The most personal story for Chong is “Porcelain Legs.” 

“That one reflects an important part of my own experience coming of age as well as a mixed-race person,” she said.

She feels that “Love/Cream/Heat” is the strongest story in terms of writing. “Zora, in the Whirl” took the longest write with many revisions and reworkings to get the story to where it is in the collection. Chong said that “Kids in Kindergarten” was the fastest but most difficult to write emotionally as she “felt so horrible for this character.”
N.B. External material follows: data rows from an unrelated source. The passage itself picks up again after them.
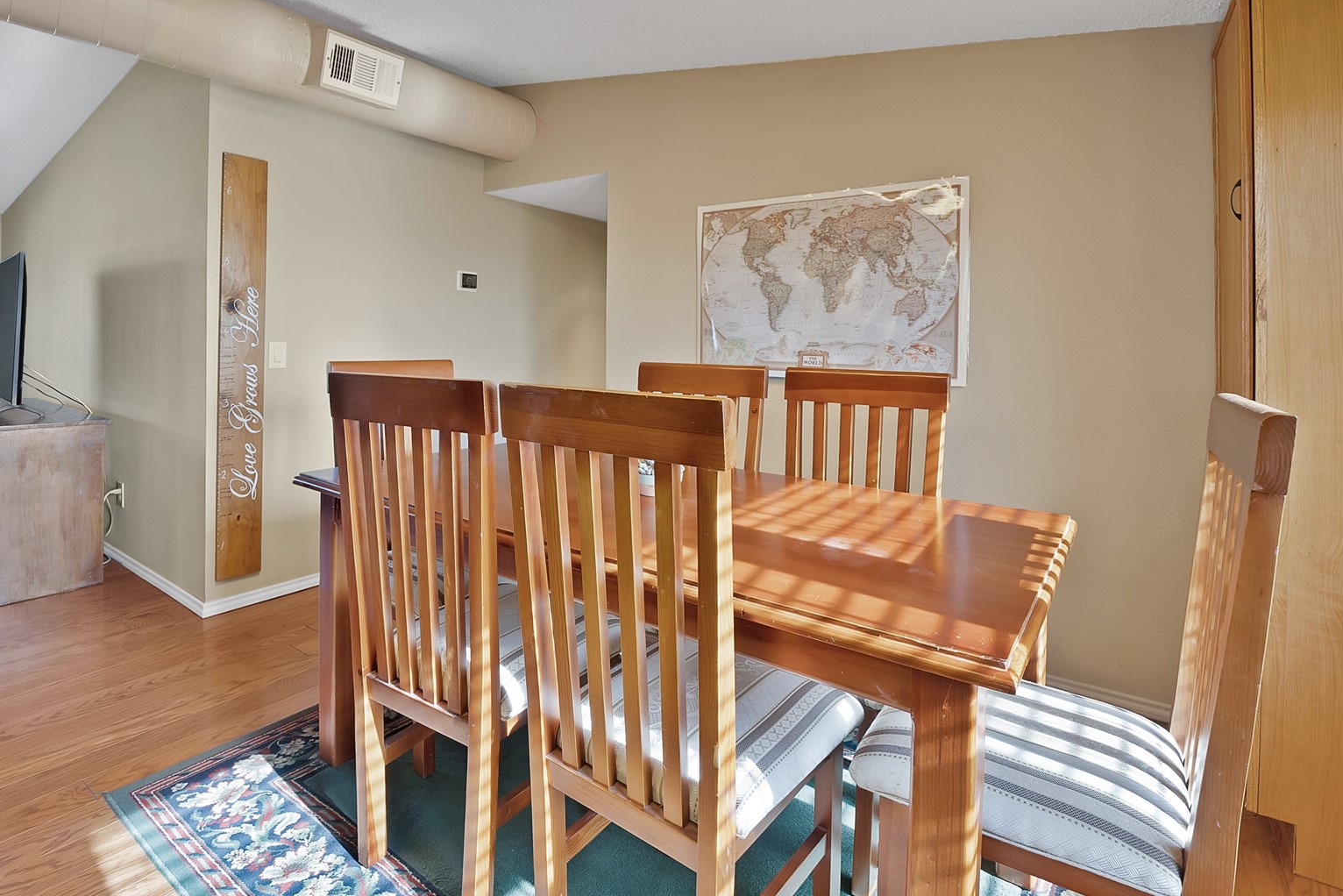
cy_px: 324
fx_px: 634
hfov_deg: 93.1
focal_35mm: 17
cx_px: 629
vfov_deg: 69.1
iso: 640
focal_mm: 12
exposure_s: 1/2
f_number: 9
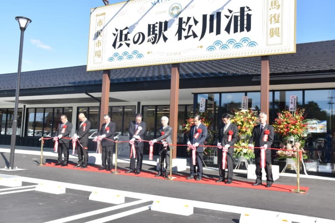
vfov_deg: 38.4
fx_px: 321
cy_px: 112
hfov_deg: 55.1
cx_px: 168
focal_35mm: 34
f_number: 11
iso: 640
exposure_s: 1/500
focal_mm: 23
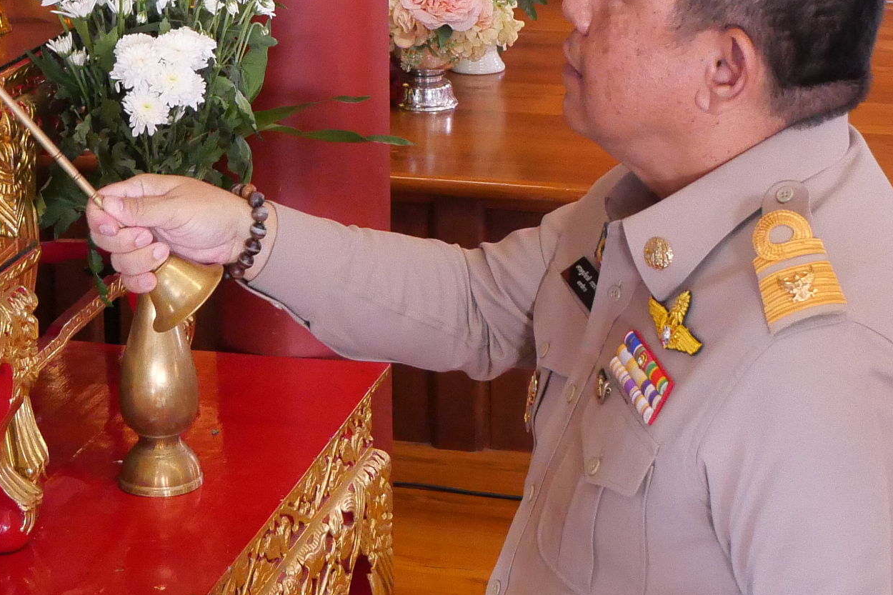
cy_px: -65
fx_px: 2579
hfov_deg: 19.5
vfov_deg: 12.9
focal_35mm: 104
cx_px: 241
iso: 2000
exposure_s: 1/30
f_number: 5
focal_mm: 17
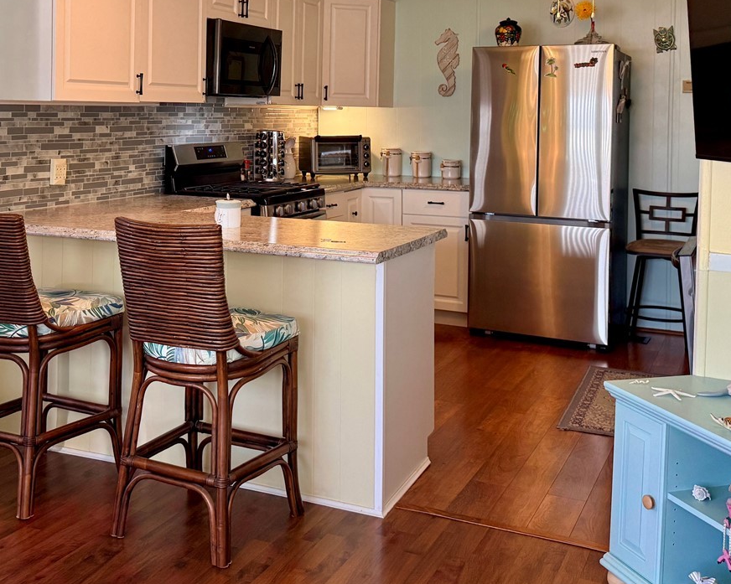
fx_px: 930
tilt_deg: -1.3
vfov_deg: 34.0
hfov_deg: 42.6
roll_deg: -0.5
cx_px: 282
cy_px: 130
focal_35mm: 43
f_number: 1.78
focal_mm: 6.76
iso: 200
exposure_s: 1/120
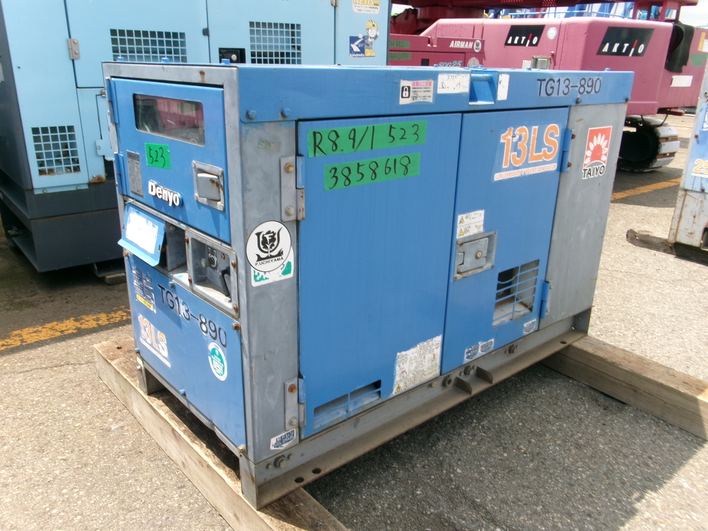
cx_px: 354
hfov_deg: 63.4
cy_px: 266
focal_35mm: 28
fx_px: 573
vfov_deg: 49.7
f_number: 10.8
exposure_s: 1/70
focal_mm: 5.1
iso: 100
The collection opens with the title story and explores the layers of disconnection the unnamed narrator feels from herself, her partner, her neighbourhood, and from history. Many of the narrators are left unnamed and somewhat ambiguous in their identity. This ambiguity is accompanied by strong embodied details and evocative imagery as the characters navigate the stories. For example, in “Thieves” the unnamed narrator says “touching the handle always left the dirty smell of iron on my fingers,” drawing us into her experience.
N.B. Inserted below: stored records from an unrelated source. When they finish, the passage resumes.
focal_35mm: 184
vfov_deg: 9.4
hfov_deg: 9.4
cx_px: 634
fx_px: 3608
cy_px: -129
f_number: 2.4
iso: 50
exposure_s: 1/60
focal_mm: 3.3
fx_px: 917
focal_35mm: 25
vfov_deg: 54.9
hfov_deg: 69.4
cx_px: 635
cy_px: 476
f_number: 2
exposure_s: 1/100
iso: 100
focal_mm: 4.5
Loss is also a theme running through the collection. In “Butter Buns,” a teenage boy and his mother’s relationship has lost some of the ease it once had before his mother began bodybuilding, and before his parents divorced. He is confused by the loss and doesn’t know how to regain closeness with his mother. In “Kids in Kindergarten” pregnancy loss is dealt with in a quiet, yet grotesque way that evokes the actual experience of miscarriage. The loss of safety is addressed in “the snare. the arm. the guinea pig. the bottle. the bus. the night” and “Zora, in the Whirl.”

These losses cause disconnection for the characters. This disconnection and inability to make sense of themselves, their experiences and their relationships, is the main theme of the collection. In “The Whole Animal” the narrator is unable to tell what is real and what is a dream. The photographer in “Fixer” is disconnected from her work, and unable to fix it, even with all her knowledge and skills. Alma is unable to connect with the boy she’s assigned to work with in “Wolf-Boy Saturday” and is disconnected from the course of her professional and personal life.

With all these stories there are no easy, obvious answers. Instead, there is an empathetic examination of the struggle to make sense of the absurdity of life. The whole human animal is displayed in Chong’s work: the cruelty and the compassion, the hope and the hopelessness, the awareness and the awkwardness. The collection is an invitation to reflect on the ambiguous experiences of our own lives beautifully written by a talented and committed writer.

In her final remarks, Chong says she hopes the stories will resonate with people.

“I hope people will reflect on their own similar struggles in some way and be able to suss out how many layers there are to deal with.”